◆ **Source passage**:
────────────────────

- Awarded for: Excellence in Food and Beverage
- Location: Vivanta by Taj, Guwahati
- Country: India
- Presented by: G Plus
- First award: 2015; 11 years ago
- Website: www.guwahatifoodawards.com

= Guwahati Food Awards =

Culinary award ceremony held in the state of Assam in India

Guwahati Food Awards (GFA) is an annual food award in India instituted in 2015. It aims to recognize superior services and achievements in the food and beverage industry of Guwahati, India.

The winners get selected through a multi-phase process that involves public voting, food tasting and jury visits.

==History==
It was established in 2015 by G Plus.

== Editions==
=== 2018 ===
This edition received over 157 nominations across 23 categories. The jury of GFA 2018 includes Chef Faruk Ahmed, Dr. Geeta Dutta and Aabhishek Bedi Varma, a former chef of Taj Group of Hotels and headed by Suresh Hinduja, the CEO of Gourmet India. Kunal Vijaykar was a chief guest for the event.

====Winners ====

| Category | Winner's Name |
|---|---|
| Best Bakery (Chain) | Loyans Bakery & Confectionery |
| Best Bakery (Single Outlet) | Style O Cake |
| Best Cafeteria | 11th Avenue Cafe Bistro |
| Best Club/Lounge | Terra Mayaa |
| Best Fast Food Joint (Chain) | J14 |
| Best Hangout Place | The Steaming Mug |
| Best Mithai Shop | Makhan Bhog |
| Best Multi-Cuisine Restaurant | Barbeque Nation Hospitality Ltd |
| Best Multi-Cuisine Restaurant | Kalita Spectrum |
| Best Pub/Bar | Underdoggs Sports Bar & Grill |
| Best Restaurant For All Day Dining | Kiranshree Sweets |
| Best Restaurant For Assamese Cuisine | Paradise |
| Best Restaurant For Bengali Cuisine | Ichchapuron |
| Best Restaurant For European Cuisine (Continental) | Ziya |
| Best Restaurant For Fine Dining | Legacy Restaurant, Hotel Palacio |
| Best Restaurant For Naga Cuisine | Nagameez |
| Best Restaurant For North Indian/Mughlai Cuisine | Tandoor, Hotel Dynasty |
| Best Restaurant For Oriental Cuisine | Red Hot Chilli Pepper |
| Best Restaurant For South Indian Cuisine | Chennai Kitchen |
| Best Restaurant For Vegetarian Food | Shahi Darbar |
| Restaurant of The Year | Rang De Basanti Urban Dhaba |
| Chef Of The Year | Bikash Sarkar ( Chef Moonu ) |

=== 2017 ===
GFA received 186 nominations across 25 categories in 2017. The special jury included Food critic and author Ashish Chopra and Suresh Hinduja, CEO of Gourmet India. Riyaaz Amlani, Restaurateur and President of National Restaurants Association of India (NRAI) was the Chief Guest for the event.

────────────────────

◆ **Activities**:
1. According to the Guwahati Food Awards article, who established the awards?
2. Output the part of the Guwahati Food Awards article between "- Awarded for: Excellence" and "and jury visits.", inclusive, with no changes.
3. Go on with the Guwahati Food Awards article, picking up after its last sentence.
The material below comes from a different source than the Guwahati Food Awards article.

◆ **Information provided**:

────────────────────

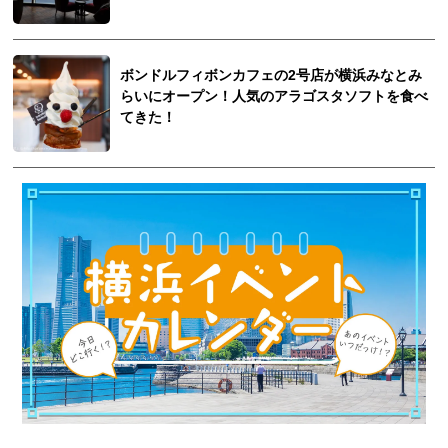
ボンドルフィボンカフェの2号店が横浜みなとみ
らいにオープン！人気のアラゴスタソフトを食べ
てきた！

────────────────────

◆ **Solved tasks**:
1. G Plus established the awards in 2015.

2.
- Awarded for: Excellence in Food and Beverage
- Location: Vivanta by Taj, Guwahati
- Country: India
- Presented by: G Plus
- First award: 2015; 11 years ago
- Website: www.guwahatifoodawards.com

= Guwahati Food Awards =

Culinary award ceremony held in the state of Assam in India

Guwahati Food Awards (GFA) is an annual food award in India instituted in 2015. It aims to recognize superior services and achievements in the food and beverage industry of Guwahati, India.

The winners get selected through a multi-phase process that involves public voting, food tasting and jury visits.

3.
===2016 ===
The second edition of Guwahati Food Awards was held at Vivanta by Taj, Guwahati with Chief Guest Chef Manjit Gill, Corporate Chef, ITC Hotels and President of Indian Federation of Culinary Associations (IFCA).

=== 2015 ===
The first edition of Guwahati Food Awards was held at Radisson, Guwahati. The Chief Guest of the event was Sanjeev Pahwa - Senior Vice President – Asia for Carlson Rezidor Hotels.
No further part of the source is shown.